··· Data to use ···

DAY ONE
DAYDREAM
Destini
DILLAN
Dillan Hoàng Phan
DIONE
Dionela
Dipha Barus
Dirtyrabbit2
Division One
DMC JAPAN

···
··· Data to use ···

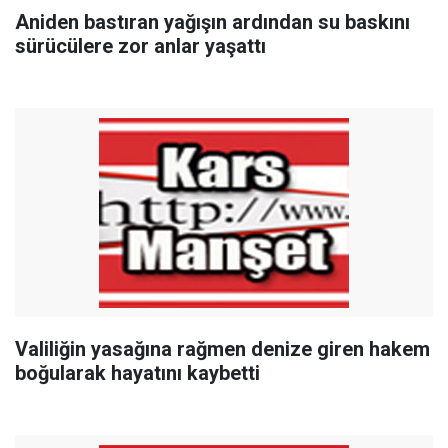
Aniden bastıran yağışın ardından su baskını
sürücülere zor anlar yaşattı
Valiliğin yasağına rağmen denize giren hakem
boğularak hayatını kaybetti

···
··· Data to use ···

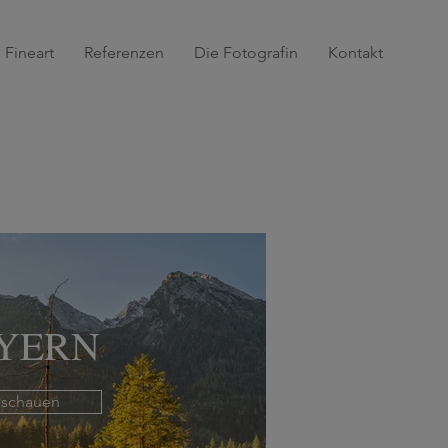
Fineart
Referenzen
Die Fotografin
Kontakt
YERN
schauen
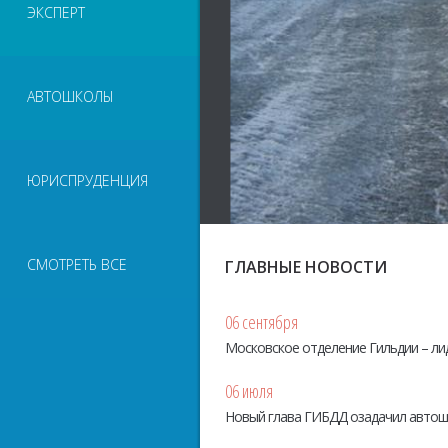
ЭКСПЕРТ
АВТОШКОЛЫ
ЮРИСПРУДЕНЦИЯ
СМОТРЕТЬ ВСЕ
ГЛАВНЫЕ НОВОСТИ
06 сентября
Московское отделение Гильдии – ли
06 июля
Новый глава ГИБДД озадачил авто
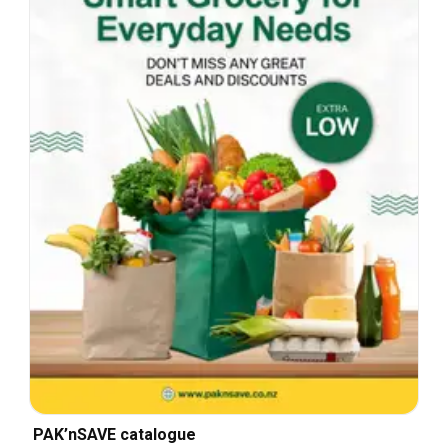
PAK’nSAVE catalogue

···

Directions for this task → The response should be the listing above, limited to the lines between the one holding "sürücülere zor anlar yaşattı" and the one holding "boğularak hayatını kaybetti", inclusive, reproduced exactly.

Response to this task →
sürücülere zor anlar yaşattı
Valiliğin yasağına rağmen denize giren hakem
boğularak hayatını kaybetti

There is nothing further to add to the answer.